今年も早いもので、あとひと月足らずで新年を迎える月となりました。
12月の和風月名は1年の中で「最もよく知られている」と言っても過言ではない『師走(しわす)』です。
由来は、「普段は落ち着いている師(僧侶)も仏事で忙しく走り回る月」からきており、年納めに際して、読経のため僧侶が檀家回りで忙しくしているさまを言い表しています。
実際に12月は僧侶だけでなく、商売をやっている方なども忙しく、大晦日も早く食べられる蕎麦で食事を済ませなければいけないほどの忙しさでした。一般の家庭でも、一年の厄落としや新年の準備などで何かとやることが多くなる月でもあります。
12月と言えば、「事納め」「針供養」「すす払い」「正月事始め」「歳の市」「冬至」「大晦日」などの行事があります。昔はもっと多くの行事があったのでしょうが、現代まで伝えられているものだけでもこれだけあります。
その中で、1番初めに行われる行事は「事納め」で、実は2月8日と対になって「事八日(ことようか)」とも呼ばれます。そしてこれは、「歳神様」と「人」によってそれぞれ正反対の意味を持つ行事となっています。
お正月の準備を始めるのは12月8日で、この日から年越しの「神事」が始まります。
そして年が明け、2月8日になると歳神様のために供えられた神棚も全て片付けて納められます。つまり、歳神様にとっての「事始め」は12月8日で、「事納め」は2月8日と言うことになります。一方、人は12月8日に1年の農作業を納め、正月準備に入ります。そして、お正月が明け2月8日になると新たな年の農作業を始めます。つまり、人にとっての「事始め」は2月8日で、「事納め」は12月8日になるということです。

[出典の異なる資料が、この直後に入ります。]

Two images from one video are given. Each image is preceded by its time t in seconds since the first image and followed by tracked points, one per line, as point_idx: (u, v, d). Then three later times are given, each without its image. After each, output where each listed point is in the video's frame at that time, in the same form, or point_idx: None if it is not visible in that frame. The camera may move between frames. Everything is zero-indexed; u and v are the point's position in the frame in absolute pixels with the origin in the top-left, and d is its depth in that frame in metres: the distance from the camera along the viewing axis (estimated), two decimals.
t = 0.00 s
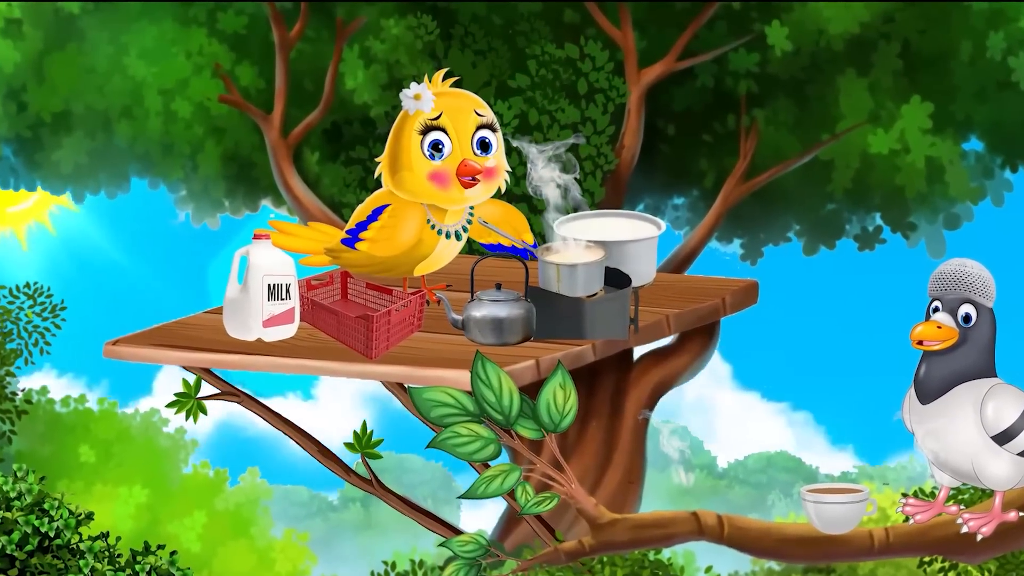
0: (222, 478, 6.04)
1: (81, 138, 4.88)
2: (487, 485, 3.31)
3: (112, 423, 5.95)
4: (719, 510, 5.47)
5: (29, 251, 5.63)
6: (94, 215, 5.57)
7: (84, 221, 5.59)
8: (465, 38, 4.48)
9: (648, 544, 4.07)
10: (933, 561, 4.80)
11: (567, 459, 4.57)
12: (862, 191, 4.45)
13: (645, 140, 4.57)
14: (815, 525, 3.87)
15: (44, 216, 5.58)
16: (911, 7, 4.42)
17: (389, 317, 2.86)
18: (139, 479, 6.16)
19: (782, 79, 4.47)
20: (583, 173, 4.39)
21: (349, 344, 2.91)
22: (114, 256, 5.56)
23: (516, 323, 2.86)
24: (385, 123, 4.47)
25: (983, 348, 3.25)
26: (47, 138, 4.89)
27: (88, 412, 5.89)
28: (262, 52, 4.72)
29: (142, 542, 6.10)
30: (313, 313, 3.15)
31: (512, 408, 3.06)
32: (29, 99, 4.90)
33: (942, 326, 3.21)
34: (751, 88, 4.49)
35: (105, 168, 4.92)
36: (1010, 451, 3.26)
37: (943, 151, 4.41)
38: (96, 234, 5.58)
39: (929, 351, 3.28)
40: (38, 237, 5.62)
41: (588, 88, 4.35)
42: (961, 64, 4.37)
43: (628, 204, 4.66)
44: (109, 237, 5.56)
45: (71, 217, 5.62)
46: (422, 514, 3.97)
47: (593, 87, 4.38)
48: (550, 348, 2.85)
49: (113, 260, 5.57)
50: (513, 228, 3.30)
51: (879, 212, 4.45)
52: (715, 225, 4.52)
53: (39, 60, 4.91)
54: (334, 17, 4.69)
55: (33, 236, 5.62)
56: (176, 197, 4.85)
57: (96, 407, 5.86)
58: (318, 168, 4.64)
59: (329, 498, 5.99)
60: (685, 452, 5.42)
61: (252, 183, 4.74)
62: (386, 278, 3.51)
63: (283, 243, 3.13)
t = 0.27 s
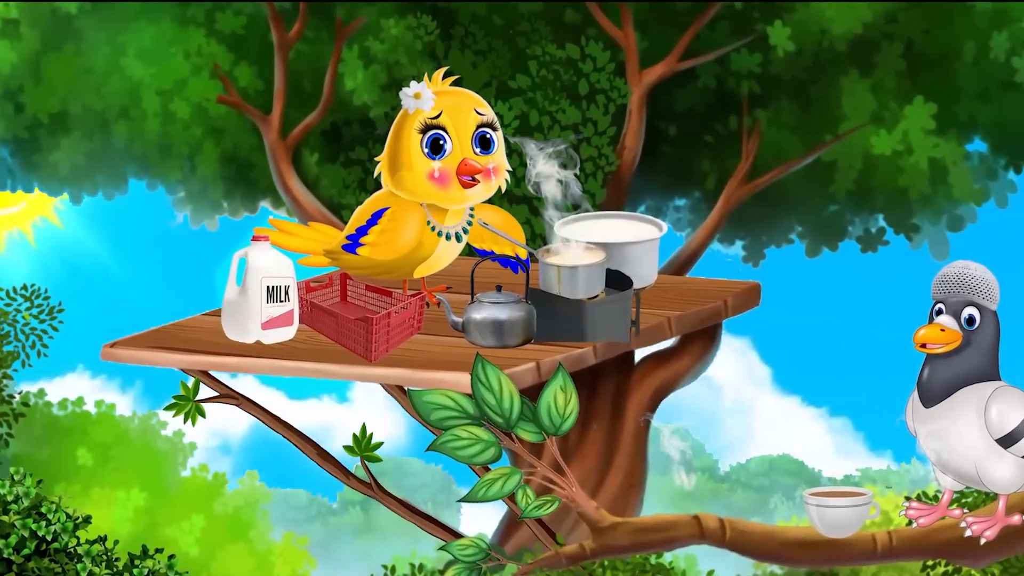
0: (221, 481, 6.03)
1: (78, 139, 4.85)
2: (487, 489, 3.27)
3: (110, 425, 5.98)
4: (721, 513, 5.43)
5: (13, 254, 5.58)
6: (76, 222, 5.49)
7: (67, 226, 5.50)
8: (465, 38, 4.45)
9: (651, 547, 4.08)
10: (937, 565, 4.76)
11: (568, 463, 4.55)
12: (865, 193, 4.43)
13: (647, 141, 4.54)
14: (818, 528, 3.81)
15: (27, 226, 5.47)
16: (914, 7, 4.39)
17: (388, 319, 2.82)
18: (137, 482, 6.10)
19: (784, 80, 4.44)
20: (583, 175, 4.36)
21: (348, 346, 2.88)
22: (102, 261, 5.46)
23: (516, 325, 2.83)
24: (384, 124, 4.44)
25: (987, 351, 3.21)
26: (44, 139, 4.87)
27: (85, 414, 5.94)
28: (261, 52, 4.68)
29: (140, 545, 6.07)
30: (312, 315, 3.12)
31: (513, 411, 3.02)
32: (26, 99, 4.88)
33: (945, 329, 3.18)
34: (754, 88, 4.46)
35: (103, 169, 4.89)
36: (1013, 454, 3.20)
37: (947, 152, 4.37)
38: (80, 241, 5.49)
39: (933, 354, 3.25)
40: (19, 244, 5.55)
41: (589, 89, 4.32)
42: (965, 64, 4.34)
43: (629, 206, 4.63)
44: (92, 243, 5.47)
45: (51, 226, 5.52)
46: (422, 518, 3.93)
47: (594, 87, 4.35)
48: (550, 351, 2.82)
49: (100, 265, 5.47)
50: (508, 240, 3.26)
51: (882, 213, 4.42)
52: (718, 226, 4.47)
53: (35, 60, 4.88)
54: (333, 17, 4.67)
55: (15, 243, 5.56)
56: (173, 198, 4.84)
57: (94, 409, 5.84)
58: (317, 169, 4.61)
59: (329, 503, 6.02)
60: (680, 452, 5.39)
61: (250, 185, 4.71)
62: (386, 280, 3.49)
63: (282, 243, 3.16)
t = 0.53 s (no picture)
0: (220, 484, 6.02)
1: (76, 141, 4.84)
2: (487, 492, 3.23)
3: (108, 428, 5.96)
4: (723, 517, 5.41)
5: None
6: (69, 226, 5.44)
7: (53, 232, 5.45)
8: (465, 39, 4.42)
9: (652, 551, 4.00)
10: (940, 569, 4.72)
11: (569, 466, 4.52)
12: (868, 195, 4.39)
13: (648, 143, 4.51)
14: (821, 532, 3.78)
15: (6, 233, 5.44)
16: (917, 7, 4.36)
17: (388, 321, 2.79)
18: (135, 485, 6.07)
19: (787, 81, 4.41)
20: (584, 174, 4.35)
21: (348, 349, 2.85)
22: (91, 267, 5.42)
23: (517, 328, 2.80)
24: (384, 125, 4.41)
25: (990, 353, 3.16)
26: (42, 140, 4.86)
27: (83, 418, 5.88)
28: (260, 53, 4.65)
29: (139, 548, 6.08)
30: (310, 317, 3.09)
31: (513, 414, 2.99)
32: (23, 100, 4.86)
33: (948, 332, 3.13)
34: (756, 89, 4.42)
35: (101, 171, 4.86)
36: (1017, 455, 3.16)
37: (950, 153, 4.35)
38: (70, 245, 5.44)
39: (936, 357, 3.20)
40: None
41: (590, 89, 4.30)
42: (968, 65, 4.31)
43: (630, 208, 4.59)
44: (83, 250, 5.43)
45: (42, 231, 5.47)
46: (422, 521, 3.91)
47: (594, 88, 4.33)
48: (551, 353, 2.79)
49: (89, 271, 5.42)
50: (510, 239, 3.23)
51: (885, 215, 4.39)
52: (720, 226, 4.43)
53: (33, 61, 4.86)
54: (332, 18, 4.64)
55: None
56: (173, 200, 4.80)
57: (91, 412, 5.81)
58: (316, 170, 4.58)
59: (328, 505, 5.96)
60: (673, 451, 5.34)
61: (249, 186, 4.68)
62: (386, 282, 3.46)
63: (282, 245, 3.12)
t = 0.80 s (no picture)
0: (218, 487, 6.02)
1: (74, 142, 4.81)
2: (487, 496, 3.19)
3: (106, 432, 5.88)
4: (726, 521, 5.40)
5: None
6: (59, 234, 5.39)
7: (40, 237, 5.41)
8: (465, 39, 4.40)
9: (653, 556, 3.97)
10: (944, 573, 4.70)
11: (569, 470, 4.48)
12: (871, 197, 4.35)
13: (650, 143, 4.48)
14: (822, 535, 3.72)
15: None
16: (921, 8, 4.33)
17: (388, 323, 2.76)
18: (133, 489, 6.08)
19: (789, 81, 4.38)
20: (585, 176, 4.33)
21: (347, 351, 2.82)
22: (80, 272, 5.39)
23: (517, 330, 2.77)
24: (384, 126, 4.39)
25: (994, 355, 3.12)
26: (40, 140, 4.84)
27: (81, 420, 5.78)
28: (258, 54, 4.63)
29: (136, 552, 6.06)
30: (310, 319, 3.06)
31: (514, 417, 2.96)
32: (20, 101, 4.83)
33: (952, 333, 3.10)
34: (758, 89, 4.40)
35: (98, 172, 4.84)
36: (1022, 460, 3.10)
37: (953, 154, 4.31)
38: (62, 251, 5.41)
39: (940, 359, 3.16)
40: None
41: (592, 90, 4.27)
42: (972, 66, 4.29)
43: (631, 209, 4.56)
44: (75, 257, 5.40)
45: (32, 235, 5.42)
46: (421, 525, 3.87)
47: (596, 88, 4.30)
48: (552, 355, 2.77)
49: (81, 278, 5.40)
50: (515, 228, 3.25)
51: (888, 217, 4.35)
52: (722, 228, 4.42)
53: (30, 61, 4.83)
54: (331, 18, 4.61)
55: None
56: (169, 201, 4.78)
57: (88, 416, 5.75)
58: (315, 172, 4.55)
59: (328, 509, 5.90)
60: (671, 450, 5.30)
61: (247, 187, 4.65)
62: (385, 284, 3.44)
63: (281, 250, 3.03)
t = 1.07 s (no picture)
0: (216, 490, 6.03)
1: (71, 142, 4.79)
2: (488, 499, 3.16)
3: (104, 435, 5.83)
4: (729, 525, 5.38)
5: None
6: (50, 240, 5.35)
7: (32, 241, 5.36)
8: (466, 40, 4.37)
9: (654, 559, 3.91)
10: None
11: (570, 473, 4.45)
12: (874, 198, 4.32)
13: (651, 144, 4.45)
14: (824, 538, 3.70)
15: None
16: (924, 8, 4.31)
17: (387, 325, 2.73)
18: (131, 493, 6.08)
19: (791, 82, 4.36)
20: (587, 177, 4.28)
21: (347, 353, 2.79)
22: (71, 276, 5.37)
23: (518, 332, 2.74)
24: (383, 127, 4.36)
25: (998, 356, 3.07)
26: (37, 141, 4.82)
27: (80, 423, 5.71)
28: (257, 54, 4.61)
29: (134, 556, 6.01)
30: (309, 321, 3.03)
31: (514, 419, 2.93)
32: (17, 101, 4.81)
33: (955, 335, 3.04)
34: (759, 90, 4.37)
35: (96, 173, 4.82)
36: None
37: (956, 155, 4.28)
38: (53, 256, 5.37)
39: (943, 360, 3.11)
40: None
41: (593, 90, 4.25)
42: (975, 66, 4.27)
43: (632, 210, 4.52)
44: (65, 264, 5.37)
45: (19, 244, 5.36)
46: (421, 529, 3.84)
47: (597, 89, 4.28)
48: (553, 358, 2.74)
49: (71, 285, 5.37)
50: (518, 215, 3.25)
51: (891, 218, 4.32)
52: (723, 230, 4.39)
53: (27, 61, 4.81)
54: (331, 18, 4.58)
55: None
56: (168, 202, 4.75)
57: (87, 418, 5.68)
58: (314, 173, 4.53)
59: (327, 513, 5.90)
60: (671, 448, 5.25)
61: (246, 188, 4.63)
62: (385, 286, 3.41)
63: (280, 250, 3.01)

同じ「事納め」でも、立場によって正反対の行事になることはとても興味深いです。
その他の行事についても、実際に経験したことがないから、よく知らないと思うものもあるかもしれませんが、それぞれの行事には現代にも当てはまる大事な意味が込められていることが多いです。機会があれば、語源や由来を調べてみると色々わかって面白いです。
さて、昨年秋から連載しておりますこの『歳時記』ですが、なんとか1年をめぐりました。お読みくださっていた方には、心より感謝いたします。今回の12月を持ちまして毎月の行事についてのご紹介は一旦終了にいたします。
今月の後半は来年に向けてのつなぎとなる行事のご紹介をさせていただき、来年からは『日本の儀式』についてご紹介させていただきたいと思います。